I’m thankful my family members were not killed or physically injured, but I’ll admit those were the most emotionally disturbing times of my life. I’m not telling you this because I want my fellow pupils and professors to feel sorry for me. I’m telling you this because we are losing the “war on terror.”
Just re-read the definition and think of the billions of people around the world who are harmed by these heinous acts. I believe we should do everything we can to defeat terrorist groups like ISIS, al-Qaida, Boko Haram and all the other sinister gangs in the world. It might mean raising taxes and cutting back on social welfare, but I truly believe the United States should continue to engage in this war rather than just arm the rebels and develop strategies for others to fight. We have the strongest military in the world, and with that power comes responsibility. Think of those men, women and children in Iraq and Syria who are living in a state of fear all the time. Think of the refugees fleeing through Europe. I truly believe we have all the resources necessary to eradicate radical Islam.

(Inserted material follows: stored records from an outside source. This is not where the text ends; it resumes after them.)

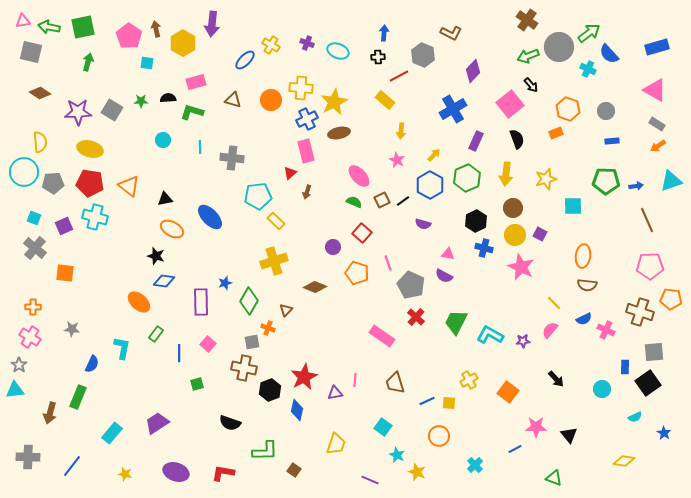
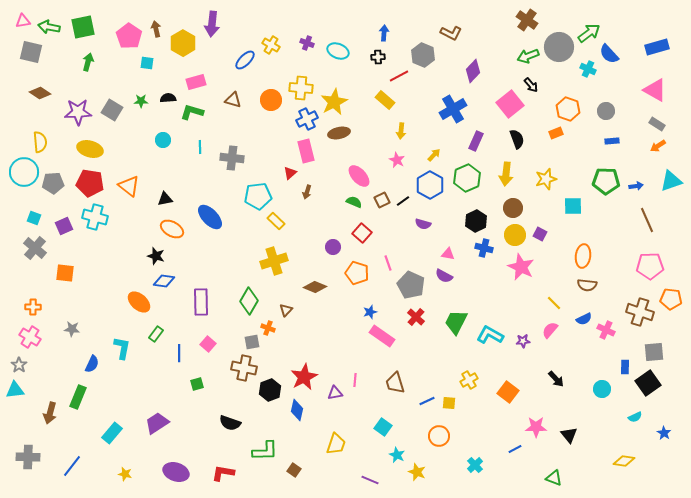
blue star at (225, 283): moved 145 px right, 29 px down
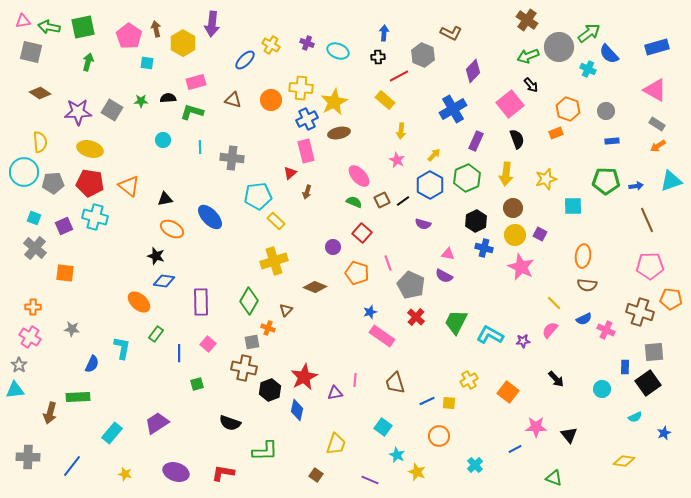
green rectangle at (78, 397): rotated 65 degrees clockwise
blue star at (664, 433): rotated 16 degrees clockwise
brown square at (294, 470): moved 22 px right, 5 px down
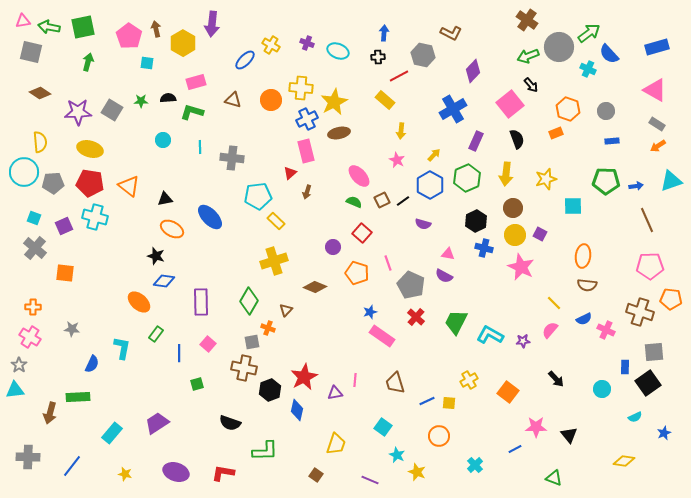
gray hexagon at (423, 55): rotated 10 degrees counterclockwise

It’s easy to be apathetic about it. These groups are based thousands of miles away, but their actions can hit us right here at home. No matter who is elected president, I hope as Commander-in-Chief, he or she leads us to victory against terrorism. If ISIS and other radical Islam continue to terrorize the world, it’s our fault. As the great scientist Albert Einstein said, “The world will not be destroyed by those who do evil, but by those who watch them without doing anything.”